What happens locally with ride share companies could have a larger impact, according to Alfred LaGasse, CEO of the Washington, D.C.-based nonprofit trade group Taxicab, Limousine & Paratransit Association.
"Lyft and UberX are causing a showdown in Pittsburgh that cities across the country should watch," Mr. LaGasse said. "Pittsburgh is smart to go the route of police enforcement, which is the only thing these bandit taxi companies will respect."
Ride-sharing services have faced opposition in other cities, with Uber defending a lawsuit from the family of a 6-year-old girl in San Francisco who was struck and killed on New Year's Eve by a driver who said he was working for Uber at the time. Philadelphia shut down local operations of SideCar, which operates similarly to Lyft, in 2013. And the California Public Utilities Commission has fined SideCar, Uber and Lyft for operating without proper licenses.
Jennifer Kocher, press secretary with the PUC, said as of Wednesday afternoon there had been no complaints filed about Lyft operating in Pittsburgh.
But she said the company's practice of having drivers use their own cars without commercial licenses or insurance is illegal in Pennsylvania. Any time a driver is receiving compensation for providing transportation, the driver is supposed to have a commercial license, Ms Kocher said.
The taxi companies and the PUC are scheduled to meet in Pittsburgh today for their quarterly Ad Hoc Transportation Committee meeting.
"There's already a jitney service in the city, with these illegal cars we've been chasing down the past 10 years," Mr. Campolongo said. "They're illegal, too. We're unsure the PUC has the wherewithal or the resources to battle it, so we're willing to go to anyone we have to get those resources and get the law enforced."
Mr. DeLucia, CEO of Star Transportation Group, remembers the resistance when he started operating Classy Cab in Pittsburgh in 2005.
"I was opposed, but I followed the rules and followed the law, and now we're operational and the competition is great," he said. Star Transportation oversees Veterans Taxi, which employs veterans as drivers, and he said since his cars started running in Pittsburgh, he believes it has improved service at his biggest competitor, Yellow Cab.

• _Task set_:
a) According to the article on ride-sharing in Pittsburgh, in what year did Philadelphia shut down local operations of SideCar?
b) Continue the article on ride-sharing in Pittsburgh from its last sentence.
The material after this article is not needed for either task.

• _Data excerpts_:
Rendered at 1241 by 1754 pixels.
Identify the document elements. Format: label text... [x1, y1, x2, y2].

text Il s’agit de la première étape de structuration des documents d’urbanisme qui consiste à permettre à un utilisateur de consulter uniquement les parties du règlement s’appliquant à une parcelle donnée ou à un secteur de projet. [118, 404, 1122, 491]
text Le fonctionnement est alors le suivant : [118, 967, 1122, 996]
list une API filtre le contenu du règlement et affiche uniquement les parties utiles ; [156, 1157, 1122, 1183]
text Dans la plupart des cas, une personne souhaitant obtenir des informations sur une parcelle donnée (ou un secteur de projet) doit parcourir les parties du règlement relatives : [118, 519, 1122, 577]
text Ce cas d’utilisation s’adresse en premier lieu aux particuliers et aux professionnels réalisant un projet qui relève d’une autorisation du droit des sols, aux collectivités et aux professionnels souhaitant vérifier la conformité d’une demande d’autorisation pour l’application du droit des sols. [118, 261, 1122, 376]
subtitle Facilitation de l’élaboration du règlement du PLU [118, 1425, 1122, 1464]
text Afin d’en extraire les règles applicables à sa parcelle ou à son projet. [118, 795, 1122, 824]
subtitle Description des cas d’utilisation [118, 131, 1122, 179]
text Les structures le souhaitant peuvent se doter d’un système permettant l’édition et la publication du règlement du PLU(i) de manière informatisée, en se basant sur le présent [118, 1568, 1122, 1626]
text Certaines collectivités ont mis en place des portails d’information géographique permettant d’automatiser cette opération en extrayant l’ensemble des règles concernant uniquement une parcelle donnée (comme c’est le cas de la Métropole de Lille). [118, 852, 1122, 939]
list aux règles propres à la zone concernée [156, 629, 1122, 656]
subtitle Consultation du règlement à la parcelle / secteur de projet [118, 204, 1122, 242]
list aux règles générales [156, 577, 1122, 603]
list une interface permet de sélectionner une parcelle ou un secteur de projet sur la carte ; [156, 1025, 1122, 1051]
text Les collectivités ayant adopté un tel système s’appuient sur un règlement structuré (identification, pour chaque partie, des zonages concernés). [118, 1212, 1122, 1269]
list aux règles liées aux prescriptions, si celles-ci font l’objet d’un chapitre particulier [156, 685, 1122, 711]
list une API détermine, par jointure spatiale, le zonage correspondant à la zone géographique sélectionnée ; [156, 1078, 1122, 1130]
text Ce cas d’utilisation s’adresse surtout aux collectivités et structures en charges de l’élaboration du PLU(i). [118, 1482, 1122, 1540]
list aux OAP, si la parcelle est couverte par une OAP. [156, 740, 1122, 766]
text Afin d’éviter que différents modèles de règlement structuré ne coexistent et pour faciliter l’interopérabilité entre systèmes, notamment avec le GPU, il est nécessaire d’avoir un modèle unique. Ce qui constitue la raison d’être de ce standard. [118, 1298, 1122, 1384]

• _Answers by task_:
a) 2013

b)
But driving a taxi in Pittsburgh is not easy, Mr. DeLucia said.
"Pittsburgh is not a cab town," he said, because it is a small city. "If there are no conventions here, drivers can't make a living. That's why they like to do trips to the airport."
While he said he's not threatened by Lyft and Uber, he thinks they present safety issues. "The drivers will probably be substandard," he said. "It might be people on Social Security or on welfare trying to make money under the table. How are they going to track that?"
Will Reynolds Young of Castle Shannon said his first weekend as a driver for Lyft went better than he could have hoped, getting rave reviews from passengers.
The taxi companies in town have had a long time to improve, but have not done so, Mr. Young said. "The people want Lyft and Uber."
Mr. Campolongo said Yellow Cab has been expanding to try to meet demand, adding 60 new cars last year, and plans to add 60 more this year.
"I know people think this is a huge problem here, but if you gauge us against other cities, we're actually better," he said. "We have more than one taxi per every thousand people in the population. You won't find near that in other cities our size."
Mr. Johnson, at Piper's Pub, said it's less about the number of cabs and more about the inability to get one in a timely fashion, especially for a customer who may be too intoxicated to drive. "If I see someone who can barely walk, I may be able to delay them for 15 minutes, tops," he said. "I don't have an hour or two hours to wait for a cab. And I could get a jitney down here right away."